Report how many lines in the records below hold "butt", with no other output.

■ Source data ■
• • • • •
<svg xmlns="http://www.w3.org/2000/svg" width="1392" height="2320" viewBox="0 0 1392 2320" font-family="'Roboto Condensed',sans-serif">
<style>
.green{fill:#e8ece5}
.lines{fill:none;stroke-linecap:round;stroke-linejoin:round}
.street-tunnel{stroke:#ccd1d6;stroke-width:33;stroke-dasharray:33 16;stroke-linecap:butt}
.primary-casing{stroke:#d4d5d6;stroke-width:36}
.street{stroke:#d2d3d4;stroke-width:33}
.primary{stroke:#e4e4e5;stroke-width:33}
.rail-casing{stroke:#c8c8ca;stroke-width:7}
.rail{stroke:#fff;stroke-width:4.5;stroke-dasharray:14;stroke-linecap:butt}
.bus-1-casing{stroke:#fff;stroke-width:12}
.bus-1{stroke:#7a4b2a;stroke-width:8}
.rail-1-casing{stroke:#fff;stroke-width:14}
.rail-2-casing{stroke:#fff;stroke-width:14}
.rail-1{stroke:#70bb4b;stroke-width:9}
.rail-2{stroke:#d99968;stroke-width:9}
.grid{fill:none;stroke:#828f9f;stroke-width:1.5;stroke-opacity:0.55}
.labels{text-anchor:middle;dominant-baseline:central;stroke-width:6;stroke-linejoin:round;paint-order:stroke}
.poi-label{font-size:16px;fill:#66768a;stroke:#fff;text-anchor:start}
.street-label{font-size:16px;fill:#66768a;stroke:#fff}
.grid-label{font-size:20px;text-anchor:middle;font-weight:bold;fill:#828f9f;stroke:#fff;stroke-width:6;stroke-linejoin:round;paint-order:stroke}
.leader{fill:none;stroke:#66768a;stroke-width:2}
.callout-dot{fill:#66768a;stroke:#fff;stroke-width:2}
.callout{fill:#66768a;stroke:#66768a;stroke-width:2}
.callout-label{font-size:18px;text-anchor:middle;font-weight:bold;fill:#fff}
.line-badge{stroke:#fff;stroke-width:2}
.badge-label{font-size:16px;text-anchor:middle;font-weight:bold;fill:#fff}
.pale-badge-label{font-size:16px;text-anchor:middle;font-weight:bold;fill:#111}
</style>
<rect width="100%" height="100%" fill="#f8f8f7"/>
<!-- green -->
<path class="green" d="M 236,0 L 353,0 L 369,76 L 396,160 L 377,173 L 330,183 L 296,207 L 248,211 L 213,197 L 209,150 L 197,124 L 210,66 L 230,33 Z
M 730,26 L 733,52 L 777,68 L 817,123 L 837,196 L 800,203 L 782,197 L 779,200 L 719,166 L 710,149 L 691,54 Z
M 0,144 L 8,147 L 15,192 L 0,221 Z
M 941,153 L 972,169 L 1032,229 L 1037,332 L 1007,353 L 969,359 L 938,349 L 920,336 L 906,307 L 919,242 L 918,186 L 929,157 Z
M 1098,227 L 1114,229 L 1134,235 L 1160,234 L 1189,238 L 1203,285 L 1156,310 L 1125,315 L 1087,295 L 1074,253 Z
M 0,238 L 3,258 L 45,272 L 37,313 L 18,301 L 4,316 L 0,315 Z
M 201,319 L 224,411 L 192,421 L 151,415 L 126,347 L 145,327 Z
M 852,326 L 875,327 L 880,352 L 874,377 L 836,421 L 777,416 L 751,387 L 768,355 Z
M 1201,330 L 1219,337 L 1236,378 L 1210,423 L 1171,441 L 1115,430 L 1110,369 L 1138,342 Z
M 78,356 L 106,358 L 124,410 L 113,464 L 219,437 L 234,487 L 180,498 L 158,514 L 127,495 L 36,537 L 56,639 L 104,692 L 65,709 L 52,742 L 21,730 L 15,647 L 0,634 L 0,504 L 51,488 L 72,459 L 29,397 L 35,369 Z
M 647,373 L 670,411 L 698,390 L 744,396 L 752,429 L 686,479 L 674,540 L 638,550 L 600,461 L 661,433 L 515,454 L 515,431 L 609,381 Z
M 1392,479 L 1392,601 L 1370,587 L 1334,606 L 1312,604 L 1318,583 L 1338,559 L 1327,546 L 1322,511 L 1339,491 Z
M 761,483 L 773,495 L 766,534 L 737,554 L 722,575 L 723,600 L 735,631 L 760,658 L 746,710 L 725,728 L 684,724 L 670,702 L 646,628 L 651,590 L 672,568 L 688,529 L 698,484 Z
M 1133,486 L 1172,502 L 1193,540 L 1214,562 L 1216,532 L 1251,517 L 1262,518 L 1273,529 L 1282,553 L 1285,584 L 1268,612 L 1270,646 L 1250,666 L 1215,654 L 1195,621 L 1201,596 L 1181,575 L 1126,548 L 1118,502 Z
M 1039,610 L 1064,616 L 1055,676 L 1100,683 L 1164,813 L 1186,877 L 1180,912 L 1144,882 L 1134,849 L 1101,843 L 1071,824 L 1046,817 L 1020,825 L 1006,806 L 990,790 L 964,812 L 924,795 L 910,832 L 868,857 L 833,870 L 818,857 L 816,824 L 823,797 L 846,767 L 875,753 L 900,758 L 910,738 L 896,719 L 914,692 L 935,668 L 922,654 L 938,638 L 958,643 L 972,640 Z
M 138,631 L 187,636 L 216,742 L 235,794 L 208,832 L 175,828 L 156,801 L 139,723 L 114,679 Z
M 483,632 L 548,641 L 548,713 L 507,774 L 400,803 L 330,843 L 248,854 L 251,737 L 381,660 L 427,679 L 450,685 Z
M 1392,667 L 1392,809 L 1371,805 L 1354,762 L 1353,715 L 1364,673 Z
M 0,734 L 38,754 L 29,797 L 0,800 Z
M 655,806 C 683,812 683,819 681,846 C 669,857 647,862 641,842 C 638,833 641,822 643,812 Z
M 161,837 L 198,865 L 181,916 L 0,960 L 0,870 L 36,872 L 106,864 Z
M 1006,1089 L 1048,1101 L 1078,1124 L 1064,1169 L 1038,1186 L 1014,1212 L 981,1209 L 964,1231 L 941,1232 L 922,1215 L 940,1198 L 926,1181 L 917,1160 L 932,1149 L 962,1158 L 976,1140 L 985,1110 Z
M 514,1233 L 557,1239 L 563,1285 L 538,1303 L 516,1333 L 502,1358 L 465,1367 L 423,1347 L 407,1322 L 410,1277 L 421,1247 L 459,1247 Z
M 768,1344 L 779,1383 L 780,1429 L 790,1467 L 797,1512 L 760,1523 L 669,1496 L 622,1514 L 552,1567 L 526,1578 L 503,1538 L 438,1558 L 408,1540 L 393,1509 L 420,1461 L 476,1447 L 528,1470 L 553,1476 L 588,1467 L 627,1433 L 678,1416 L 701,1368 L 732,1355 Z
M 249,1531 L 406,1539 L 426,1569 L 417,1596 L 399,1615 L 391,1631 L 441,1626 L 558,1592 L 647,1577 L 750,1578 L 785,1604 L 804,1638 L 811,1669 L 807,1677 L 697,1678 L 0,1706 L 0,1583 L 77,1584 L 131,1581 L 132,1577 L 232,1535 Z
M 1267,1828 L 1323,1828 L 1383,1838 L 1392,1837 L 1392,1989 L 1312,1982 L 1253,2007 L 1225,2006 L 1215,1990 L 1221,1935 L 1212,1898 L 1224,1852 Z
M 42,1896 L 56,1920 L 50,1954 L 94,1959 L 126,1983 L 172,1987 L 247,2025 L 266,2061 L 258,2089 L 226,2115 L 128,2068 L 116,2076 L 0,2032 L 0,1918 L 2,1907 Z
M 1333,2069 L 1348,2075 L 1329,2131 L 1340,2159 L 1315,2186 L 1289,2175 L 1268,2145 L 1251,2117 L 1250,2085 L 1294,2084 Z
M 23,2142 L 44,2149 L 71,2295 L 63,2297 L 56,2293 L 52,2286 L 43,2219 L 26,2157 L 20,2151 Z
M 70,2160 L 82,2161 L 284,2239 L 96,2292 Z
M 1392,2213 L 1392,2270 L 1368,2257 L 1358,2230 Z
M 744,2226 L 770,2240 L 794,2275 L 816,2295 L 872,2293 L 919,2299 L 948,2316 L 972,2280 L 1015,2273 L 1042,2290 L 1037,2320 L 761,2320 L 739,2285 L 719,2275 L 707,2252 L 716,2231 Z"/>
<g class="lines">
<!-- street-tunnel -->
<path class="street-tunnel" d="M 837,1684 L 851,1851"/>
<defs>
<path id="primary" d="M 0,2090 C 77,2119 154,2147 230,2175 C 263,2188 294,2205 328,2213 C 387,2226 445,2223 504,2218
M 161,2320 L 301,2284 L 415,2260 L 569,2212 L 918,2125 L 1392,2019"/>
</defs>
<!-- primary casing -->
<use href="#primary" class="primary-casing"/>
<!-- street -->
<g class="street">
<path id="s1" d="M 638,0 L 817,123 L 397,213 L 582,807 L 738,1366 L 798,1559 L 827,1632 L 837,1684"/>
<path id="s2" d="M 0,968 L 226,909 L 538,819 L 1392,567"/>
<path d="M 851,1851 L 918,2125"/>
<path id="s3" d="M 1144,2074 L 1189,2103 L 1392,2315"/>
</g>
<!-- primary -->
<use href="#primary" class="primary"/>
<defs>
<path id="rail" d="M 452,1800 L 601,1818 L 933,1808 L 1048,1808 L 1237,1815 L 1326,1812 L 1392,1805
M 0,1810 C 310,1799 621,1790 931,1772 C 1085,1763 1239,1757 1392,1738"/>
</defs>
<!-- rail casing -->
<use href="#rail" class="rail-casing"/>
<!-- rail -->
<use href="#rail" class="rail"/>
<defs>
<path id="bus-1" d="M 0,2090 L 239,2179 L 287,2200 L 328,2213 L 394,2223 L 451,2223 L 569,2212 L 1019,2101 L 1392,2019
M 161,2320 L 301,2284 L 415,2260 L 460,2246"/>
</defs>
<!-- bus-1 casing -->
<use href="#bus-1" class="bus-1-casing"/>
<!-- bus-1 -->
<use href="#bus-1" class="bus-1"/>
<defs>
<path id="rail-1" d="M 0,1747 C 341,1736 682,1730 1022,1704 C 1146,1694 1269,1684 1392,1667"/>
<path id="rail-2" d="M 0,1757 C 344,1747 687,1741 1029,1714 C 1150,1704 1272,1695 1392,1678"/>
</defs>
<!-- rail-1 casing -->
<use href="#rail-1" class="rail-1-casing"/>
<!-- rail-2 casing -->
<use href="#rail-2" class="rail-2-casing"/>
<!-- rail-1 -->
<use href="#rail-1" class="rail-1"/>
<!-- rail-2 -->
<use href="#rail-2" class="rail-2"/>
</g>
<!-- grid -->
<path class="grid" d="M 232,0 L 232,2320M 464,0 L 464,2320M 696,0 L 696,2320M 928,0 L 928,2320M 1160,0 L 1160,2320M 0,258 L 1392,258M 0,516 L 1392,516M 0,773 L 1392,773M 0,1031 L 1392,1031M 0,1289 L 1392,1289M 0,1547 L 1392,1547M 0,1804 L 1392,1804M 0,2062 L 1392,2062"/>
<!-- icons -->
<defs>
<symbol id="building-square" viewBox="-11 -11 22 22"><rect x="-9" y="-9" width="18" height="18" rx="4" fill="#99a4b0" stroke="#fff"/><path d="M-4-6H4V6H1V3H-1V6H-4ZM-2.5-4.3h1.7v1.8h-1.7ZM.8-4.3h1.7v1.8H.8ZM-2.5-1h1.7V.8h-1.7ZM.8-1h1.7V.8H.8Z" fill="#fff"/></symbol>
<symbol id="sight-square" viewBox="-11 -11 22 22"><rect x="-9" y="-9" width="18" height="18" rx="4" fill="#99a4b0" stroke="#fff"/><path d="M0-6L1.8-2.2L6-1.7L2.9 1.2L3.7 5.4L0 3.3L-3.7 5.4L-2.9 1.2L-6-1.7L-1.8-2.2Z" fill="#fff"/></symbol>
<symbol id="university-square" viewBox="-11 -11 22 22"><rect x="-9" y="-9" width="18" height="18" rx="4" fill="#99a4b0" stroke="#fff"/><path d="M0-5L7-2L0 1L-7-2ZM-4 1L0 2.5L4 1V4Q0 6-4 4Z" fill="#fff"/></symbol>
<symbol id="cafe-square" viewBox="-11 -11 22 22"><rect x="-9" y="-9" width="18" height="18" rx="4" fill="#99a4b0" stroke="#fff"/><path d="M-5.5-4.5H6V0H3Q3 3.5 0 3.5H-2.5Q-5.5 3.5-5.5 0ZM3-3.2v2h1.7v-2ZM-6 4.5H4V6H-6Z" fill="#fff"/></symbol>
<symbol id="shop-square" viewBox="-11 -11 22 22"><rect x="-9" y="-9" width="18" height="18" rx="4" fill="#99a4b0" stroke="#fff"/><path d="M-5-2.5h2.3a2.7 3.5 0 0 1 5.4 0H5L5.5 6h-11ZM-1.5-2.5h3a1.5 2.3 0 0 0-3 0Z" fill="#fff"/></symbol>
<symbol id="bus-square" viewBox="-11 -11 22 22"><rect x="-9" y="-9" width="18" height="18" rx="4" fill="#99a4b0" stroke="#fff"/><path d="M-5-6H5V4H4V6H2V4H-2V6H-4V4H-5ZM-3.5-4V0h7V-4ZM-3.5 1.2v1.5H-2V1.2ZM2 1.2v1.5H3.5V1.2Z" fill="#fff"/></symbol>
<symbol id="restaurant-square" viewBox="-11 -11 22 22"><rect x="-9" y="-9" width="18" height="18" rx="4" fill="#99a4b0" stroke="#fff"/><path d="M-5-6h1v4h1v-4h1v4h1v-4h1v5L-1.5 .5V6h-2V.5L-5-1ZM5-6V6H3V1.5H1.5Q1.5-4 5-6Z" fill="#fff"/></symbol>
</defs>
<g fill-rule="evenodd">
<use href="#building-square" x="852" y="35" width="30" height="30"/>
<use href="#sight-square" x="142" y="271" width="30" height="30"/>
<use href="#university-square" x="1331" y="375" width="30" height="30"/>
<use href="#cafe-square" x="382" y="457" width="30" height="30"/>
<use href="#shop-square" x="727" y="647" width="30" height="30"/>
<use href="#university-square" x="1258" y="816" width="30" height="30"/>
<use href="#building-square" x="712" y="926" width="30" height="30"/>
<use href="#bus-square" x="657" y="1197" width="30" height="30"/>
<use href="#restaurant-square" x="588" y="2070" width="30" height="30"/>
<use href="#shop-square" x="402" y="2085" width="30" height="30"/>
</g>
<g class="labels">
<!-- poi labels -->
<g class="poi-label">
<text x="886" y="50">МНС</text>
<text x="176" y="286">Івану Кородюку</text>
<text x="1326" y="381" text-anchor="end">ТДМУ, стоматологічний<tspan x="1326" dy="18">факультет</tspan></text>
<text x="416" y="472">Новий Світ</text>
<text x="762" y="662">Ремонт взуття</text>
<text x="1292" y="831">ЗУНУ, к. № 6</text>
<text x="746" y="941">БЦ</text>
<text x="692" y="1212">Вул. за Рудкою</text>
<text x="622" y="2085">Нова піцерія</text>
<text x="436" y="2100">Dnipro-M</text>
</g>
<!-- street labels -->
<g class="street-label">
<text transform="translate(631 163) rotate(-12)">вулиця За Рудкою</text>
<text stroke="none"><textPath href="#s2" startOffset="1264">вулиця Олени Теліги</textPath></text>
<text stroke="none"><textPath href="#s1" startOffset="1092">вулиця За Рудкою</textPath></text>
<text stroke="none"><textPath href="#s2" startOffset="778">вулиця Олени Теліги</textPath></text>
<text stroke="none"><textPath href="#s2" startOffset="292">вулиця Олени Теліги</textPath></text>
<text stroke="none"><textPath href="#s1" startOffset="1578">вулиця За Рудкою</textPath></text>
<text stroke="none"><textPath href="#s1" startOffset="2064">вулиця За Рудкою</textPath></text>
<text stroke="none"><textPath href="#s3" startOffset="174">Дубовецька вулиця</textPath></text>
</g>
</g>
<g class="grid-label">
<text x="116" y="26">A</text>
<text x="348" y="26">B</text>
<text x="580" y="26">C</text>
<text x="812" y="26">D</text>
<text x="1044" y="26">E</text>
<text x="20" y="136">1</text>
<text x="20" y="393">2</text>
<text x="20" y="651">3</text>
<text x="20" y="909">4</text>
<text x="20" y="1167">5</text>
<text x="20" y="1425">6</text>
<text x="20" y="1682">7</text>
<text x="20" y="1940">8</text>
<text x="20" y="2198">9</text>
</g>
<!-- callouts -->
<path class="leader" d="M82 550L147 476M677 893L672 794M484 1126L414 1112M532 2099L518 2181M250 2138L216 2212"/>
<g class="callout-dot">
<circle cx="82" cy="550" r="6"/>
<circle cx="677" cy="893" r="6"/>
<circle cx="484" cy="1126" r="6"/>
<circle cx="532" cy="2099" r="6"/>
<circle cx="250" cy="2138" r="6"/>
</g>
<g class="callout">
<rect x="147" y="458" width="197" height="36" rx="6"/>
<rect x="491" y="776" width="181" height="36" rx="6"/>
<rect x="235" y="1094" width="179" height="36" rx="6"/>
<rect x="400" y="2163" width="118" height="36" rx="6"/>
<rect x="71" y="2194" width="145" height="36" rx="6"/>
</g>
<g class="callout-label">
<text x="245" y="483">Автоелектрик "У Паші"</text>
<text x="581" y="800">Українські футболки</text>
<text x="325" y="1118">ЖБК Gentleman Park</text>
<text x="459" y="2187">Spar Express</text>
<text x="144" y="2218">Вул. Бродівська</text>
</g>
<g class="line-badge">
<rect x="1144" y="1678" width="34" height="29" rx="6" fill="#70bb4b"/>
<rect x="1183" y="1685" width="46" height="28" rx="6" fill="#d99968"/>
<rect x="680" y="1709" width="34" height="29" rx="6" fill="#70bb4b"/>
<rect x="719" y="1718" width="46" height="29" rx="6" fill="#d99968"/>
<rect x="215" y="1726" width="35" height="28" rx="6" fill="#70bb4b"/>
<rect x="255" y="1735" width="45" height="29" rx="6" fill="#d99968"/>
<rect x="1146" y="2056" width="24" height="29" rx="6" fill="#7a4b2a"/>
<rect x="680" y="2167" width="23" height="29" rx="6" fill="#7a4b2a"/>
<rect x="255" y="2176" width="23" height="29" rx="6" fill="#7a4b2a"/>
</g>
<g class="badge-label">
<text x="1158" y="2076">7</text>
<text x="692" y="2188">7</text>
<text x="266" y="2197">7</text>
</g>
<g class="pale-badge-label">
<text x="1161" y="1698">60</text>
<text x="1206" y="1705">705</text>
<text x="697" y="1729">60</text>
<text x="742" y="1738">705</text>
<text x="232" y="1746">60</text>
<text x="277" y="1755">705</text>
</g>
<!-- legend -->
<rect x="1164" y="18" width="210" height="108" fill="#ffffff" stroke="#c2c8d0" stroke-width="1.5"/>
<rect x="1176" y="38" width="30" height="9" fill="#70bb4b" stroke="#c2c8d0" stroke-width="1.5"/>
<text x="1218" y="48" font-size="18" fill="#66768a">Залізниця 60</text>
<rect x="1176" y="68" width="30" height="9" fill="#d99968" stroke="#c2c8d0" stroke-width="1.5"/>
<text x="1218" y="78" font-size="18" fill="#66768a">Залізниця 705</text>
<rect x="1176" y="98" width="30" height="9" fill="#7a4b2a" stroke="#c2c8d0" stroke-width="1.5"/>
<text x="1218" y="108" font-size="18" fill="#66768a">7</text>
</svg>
• • • • •
■ Task result ■
2